What the task requires: Return each line of the data below that contains the word "Teatro".

# # #

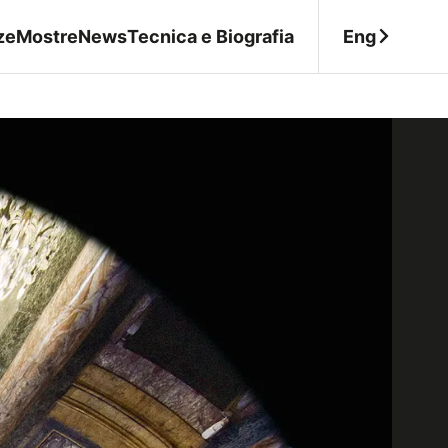
Eng
ze
Mostre
News
Tecnica e Biografia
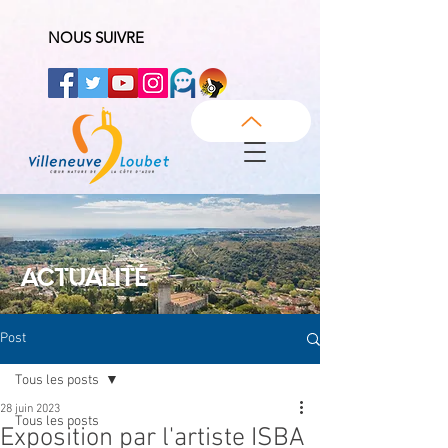
NOUS SUIVRE
ACTUALITÉ
Post
Tous les posts
28 juin 2023
Tous les posts
Exposition par l'artiste ISBA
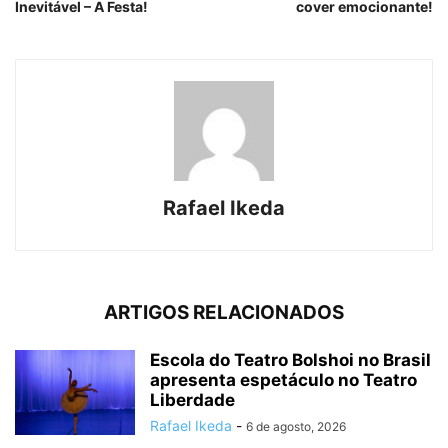
Inevitável – A Festa!
cover emocionante!
Rafael Ikeda
ARTIGOS RELACIONADOS
Escola do Teatro Bolshoi no Brasil
apresenta espetáculo no Teatro
Liberdade
Rafael Ikeda
-
6 de agosto, 2026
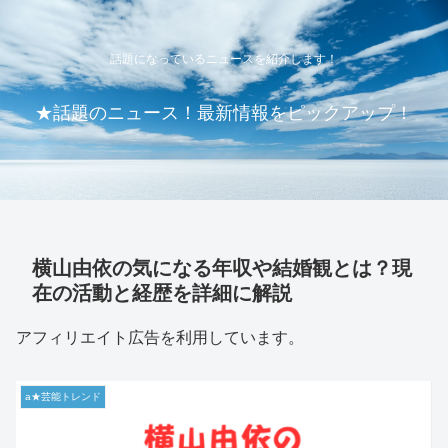
話題になっているニュースを紹介します！
★話題のニュース！最新情報をピックアップ！
横山由依の気になる年収や結婚観とは？現
在の活動と経歴を詳細に解説
アフィリエイト広告を利用しています。
a★芸能トレンド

# # #

Finished exercise:
Escola do Teatro Bolshoi no Brasil
apresenta espetáculo no Teatro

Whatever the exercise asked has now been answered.